Exercise prompt:
Scan the records below. Copy every line in which the word "lines" appears.

[Supplied records — start]

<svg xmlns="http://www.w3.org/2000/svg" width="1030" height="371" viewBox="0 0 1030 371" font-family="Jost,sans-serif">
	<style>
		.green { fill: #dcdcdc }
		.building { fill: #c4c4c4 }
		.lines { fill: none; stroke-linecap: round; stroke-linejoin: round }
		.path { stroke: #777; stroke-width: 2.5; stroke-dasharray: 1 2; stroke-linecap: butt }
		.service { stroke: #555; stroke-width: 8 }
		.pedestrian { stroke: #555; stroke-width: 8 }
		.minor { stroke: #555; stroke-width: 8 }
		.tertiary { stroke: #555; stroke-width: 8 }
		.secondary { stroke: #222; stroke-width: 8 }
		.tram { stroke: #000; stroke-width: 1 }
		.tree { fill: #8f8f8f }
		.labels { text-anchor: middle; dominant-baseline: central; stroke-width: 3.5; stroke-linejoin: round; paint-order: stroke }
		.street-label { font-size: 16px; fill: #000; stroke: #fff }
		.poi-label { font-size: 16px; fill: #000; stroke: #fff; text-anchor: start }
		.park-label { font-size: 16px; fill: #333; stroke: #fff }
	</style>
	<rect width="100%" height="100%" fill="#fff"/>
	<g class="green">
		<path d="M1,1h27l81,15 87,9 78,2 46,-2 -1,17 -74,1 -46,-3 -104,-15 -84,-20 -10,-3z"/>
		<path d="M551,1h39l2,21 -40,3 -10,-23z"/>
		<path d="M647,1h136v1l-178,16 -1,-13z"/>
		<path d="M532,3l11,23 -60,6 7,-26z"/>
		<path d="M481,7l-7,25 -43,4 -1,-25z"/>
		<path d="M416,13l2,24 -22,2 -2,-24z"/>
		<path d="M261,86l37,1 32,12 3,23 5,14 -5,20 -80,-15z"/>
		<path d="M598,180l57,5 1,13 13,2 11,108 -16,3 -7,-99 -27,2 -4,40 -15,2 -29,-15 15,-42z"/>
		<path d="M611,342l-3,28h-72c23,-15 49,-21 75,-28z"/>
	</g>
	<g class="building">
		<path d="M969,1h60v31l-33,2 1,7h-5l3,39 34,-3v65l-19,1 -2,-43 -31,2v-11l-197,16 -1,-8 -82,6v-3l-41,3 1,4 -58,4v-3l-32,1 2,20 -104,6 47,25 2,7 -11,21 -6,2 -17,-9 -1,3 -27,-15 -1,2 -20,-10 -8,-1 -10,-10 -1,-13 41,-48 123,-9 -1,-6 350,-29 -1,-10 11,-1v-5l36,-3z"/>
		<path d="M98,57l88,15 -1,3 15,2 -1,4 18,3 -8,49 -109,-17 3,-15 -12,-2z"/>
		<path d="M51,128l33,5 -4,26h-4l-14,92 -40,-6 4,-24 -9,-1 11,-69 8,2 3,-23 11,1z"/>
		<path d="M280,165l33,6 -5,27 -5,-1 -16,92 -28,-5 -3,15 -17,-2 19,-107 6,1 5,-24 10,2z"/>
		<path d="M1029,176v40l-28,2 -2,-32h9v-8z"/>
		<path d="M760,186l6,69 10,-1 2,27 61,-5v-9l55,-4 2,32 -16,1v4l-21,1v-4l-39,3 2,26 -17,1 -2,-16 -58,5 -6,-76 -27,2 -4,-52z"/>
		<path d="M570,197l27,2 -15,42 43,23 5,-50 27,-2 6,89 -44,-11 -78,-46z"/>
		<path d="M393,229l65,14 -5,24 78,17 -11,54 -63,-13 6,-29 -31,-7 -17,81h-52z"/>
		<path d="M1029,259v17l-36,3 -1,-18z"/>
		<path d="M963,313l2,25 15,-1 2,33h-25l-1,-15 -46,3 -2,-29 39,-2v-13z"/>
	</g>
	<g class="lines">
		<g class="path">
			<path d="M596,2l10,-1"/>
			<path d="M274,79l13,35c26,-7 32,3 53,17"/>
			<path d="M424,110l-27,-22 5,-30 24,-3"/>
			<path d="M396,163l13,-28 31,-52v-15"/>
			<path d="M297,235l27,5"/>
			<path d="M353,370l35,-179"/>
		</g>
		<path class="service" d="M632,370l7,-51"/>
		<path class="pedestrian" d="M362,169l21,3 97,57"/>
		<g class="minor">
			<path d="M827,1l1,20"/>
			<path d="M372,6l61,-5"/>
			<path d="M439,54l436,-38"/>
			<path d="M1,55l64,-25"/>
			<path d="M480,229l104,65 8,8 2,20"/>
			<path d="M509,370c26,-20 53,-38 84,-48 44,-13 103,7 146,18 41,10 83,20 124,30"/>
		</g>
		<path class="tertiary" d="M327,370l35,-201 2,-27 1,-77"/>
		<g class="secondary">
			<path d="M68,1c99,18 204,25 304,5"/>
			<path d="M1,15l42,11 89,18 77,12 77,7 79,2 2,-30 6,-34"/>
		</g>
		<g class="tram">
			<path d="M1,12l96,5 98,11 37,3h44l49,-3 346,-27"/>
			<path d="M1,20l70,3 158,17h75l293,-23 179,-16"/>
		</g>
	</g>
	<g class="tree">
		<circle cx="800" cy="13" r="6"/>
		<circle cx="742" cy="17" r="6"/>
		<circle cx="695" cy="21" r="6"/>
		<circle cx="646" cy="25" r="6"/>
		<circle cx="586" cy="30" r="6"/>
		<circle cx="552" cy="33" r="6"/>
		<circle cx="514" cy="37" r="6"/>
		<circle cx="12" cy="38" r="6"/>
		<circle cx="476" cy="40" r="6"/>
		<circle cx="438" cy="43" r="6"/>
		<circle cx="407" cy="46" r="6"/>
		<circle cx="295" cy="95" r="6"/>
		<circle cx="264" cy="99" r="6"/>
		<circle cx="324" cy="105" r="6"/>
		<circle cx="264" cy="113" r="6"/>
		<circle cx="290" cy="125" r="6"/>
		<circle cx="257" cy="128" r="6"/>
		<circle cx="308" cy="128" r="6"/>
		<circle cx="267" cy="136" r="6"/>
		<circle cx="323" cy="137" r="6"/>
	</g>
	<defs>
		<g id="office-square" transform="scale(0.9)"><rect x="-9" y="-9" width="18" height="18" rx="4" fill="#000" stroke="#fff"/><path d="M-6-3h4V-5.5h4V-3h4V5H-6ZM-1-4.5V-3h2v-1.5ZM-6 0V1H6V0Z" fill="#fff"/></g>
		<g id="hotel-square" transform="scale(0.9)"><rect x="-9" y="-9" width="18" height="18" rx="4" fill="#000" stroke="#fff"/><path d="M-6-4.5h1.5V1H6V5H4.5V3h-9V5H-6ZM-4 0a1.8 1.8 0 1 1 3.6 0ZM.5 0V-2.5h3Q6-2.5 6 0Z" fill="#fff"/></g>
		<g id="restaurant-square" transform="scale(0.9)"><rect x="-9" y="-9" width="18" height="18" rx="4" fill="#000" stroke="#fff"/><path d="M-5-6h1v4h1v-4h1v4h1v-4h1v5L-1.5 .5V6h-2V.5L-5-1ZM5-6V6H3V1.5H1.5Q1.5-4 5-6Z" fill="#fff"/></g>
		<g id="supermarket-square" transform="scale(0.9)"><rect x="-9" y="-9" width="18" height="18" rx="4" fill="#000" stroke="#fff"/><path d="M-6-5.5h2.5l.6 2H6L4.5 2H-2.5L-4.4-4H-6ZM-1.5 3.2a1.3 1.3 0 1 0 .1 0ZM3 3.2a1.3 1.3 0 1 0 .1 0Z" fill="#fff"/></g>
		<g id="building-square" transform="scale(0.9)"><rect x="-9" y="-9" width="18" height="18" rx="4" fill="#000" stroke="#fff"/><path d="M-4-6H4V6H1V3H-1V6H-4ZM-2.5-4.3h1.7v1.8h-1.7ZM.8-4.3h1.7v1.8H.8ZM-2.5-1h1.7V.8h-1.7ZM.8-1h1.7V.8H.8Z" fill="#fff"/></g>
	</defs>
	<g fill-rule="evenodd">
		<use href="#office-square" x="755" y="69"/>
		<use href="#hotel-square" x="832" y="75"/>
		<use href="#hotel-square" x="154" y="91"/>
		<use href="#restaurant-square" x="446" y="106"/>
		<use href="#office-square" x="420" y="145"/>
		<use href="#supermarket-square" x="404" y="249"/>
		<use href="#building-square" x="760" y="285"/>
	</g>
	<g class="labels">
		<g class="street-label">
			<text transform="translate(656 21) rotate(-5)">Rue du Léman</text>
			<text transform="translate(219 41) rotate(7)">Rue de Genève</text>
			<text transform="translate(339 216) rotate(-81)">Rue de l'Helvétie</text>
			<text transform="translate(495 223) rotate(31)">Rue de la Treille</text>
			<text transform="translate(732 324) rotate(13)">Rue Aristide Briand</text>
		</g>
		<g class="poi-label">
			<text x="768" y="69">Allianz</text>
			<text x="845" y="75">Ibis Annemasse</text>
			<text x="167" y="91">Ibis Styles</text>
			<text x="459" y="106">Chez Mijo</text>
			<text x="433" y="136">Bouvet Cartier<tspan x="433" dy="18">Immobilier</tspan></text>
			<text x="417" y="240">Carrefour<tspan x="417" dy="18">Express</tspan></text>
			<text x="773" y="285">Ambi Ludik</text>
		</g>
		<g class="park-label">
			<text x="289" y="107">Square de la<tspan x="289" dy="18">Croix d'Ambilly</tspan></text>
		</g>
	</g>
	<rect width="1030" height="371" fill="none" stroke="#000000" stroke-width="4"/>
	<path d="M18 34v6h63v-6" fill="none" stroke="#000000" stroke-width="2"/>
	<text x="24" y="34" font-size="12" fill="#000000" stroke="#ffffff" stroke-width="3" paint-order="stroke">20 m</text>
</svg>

[Supplied records — finish]

Solution below:
		.lines { fill: none; stroke-linecap: round; stroke-linejoin: round }
	<g class="lines">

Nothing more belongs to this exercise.